1. Reasonable Use Limitations

Unusually high usage of the Service attributable to individual Customer may impair South Point’s ability to provide the Service and/or indicate misuse of the Service. Accordingly, for all Service Plans, reasonable use means that your use of the Service does not materially impair South Point’s ability to provide the Service to other customers.

2. Unlimited or Unmetered Plans

All unlimited or unmetered plans (“Unlimited Plans") are subject to all of the Prohibited Use and Reasonable Use limitations set forth in this Reasonable Use Policy. In addition, all unlimited or unmetered plans are subject to the following terms and conditions:

1. Unlimited Plans are for normal business use.
2. Unlimited Plans cannot, under any circumstances, be used for call-in lines, call centers, conference calling, trunking (to a PBX or otherwise), continuous or extensive call forwarding, autodialing, fax blasting, telemarketing (including without limitation charitable or political solicitation and/or polling), junk faxing, fax spamming, or other high volume or multi-person calling or faxing purposes.
3. Excessive Use of Unlimited Plans is prohibited. “Excessive Use" means that your use exceeds the monthly minutes per line used by 98% of all South Point Unlimited Plan customers. Excessive Use is measured on a monthly basis. For example, if you use 7,500 minutes in one month per line and 98% of all South Point Unlimited Plan customers used less than 7,500 minutes that month per line, your use would constitute Excessive use and would be in violation of this Reasonable Use Policy.

South Point reserves the right to review and monitor your usage of your Unlimited Plan at any time (i) to calculate Excessive Use and (ii) compliance with this Reasonable Use Policy, including that there is no Excessive Use.

Except where prohibited by law, if you violate this Reasonable Use Policy, including but not limited to by Excessive Use of the Service, you hereby acknowledge and agree that South Point may modify, suspend, terminate, disconnect or take any other reasonable action regarding your Service to prevent continued violation of this Reasonable Use Policy (a “Plan Modification"), including charging you on per minute basis, at South Point’s published per minute rates, for any Excess Use or automatically converting your Unlimited Plan to a metered plan.
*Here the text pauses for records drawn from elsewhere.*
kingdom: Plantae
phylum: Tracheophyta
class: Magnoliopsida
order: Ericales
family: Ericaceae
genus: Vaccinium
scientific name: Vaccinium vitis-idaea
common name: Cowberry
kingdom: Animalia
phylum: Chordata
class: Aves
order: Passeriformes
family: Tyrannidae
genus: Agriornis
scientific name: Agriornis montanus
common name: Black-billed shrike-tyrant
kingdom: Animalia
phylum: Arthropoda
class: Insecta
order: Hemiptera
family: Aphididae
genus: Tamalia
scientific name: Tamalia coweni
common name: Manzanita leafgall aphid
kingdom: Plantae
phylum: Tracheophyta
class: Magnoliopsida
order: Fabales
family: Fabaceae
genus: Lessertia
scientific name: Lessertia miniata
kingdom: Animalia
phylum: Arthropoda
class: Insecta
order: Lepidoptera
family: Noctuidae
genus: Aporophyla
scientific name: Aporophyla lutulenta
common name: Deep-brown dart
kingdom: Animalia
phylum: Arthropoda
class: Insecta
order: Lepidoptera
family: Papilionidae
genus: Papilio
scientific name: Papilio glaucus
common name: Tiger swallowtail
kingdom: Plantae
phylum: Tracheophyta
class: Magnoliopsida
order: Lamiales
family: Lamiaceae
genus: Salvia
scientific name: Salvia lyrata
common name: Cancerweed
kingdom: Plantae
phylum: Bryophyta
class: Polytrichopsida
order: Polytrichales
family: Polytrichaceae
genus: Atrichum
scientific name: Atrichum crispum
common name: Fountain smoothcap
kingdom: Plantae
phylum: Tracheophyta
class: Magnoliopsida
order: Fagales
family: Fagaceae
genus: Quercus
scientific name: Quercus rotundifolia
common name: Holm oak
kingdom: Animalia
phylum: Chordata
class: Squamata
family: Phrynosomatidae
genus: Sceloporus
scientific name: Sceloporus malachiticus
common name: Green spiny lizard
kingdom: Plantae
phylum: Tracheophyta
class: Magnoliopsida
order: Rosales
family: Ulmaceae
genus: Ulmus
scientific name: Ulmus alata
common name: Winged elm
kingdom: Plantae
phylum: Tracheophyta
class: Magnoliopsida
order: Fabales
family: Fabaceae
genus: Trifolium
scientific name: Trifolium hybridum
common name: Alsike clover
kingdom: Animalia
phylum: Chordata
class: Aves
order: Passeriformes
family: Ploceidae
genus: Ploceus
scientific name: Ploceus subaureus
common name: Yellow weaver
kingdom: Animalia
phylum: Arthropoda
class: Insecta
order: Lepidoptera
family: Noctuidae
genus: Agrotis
You hereby agree to pay South Point, and hereby authorize South Point to charge your credit card for any additional fees, charges and penalties related to any Plan Modification.

7. South Point’s obligation to provide Services is conditioned upon you not allowing the Services to be used for any unlawful purpose or in violation of any governmental regulations or authorizations. South Point shall have the right to limit, terminate or suspend Services immediately without notice and with no liability or obligation to you for the improper use of the Services by you or any activity by you, as determined in the sole discretion of South Point, that threatens public health, safety, or welfare, the integrity or reliability of the Services, South Point’s facilities or the ability of South Point to provide service other customers.

8. Nothing contained herein shall be construed to limit South Point, in its actions or remedies in any way with respect to any of the foregoing activities. South Point reserves the right to take any and all additional actions South Point deems appropriate with respect to such activities, including without limitation, taking action to recover costs and expenses of identifying offenders and removing such. In addition, South Point reserves at all times all rights and remedies available to it with respect to such activities at law or in equity.

9. An existing South Point customer (“Existing Customer") may not, via phone or online account access, establish a new user associated with his or her account where the person on whose behalf the new user was established (“New Person") would have a reasonable expectation of privacy with regard to the CPNI associated with the services the New Person receives from South Point. Such a reasonable expectation is present if such New Person would consider himself or herself to be a South Point customer, separate and apart from the Existing Customer.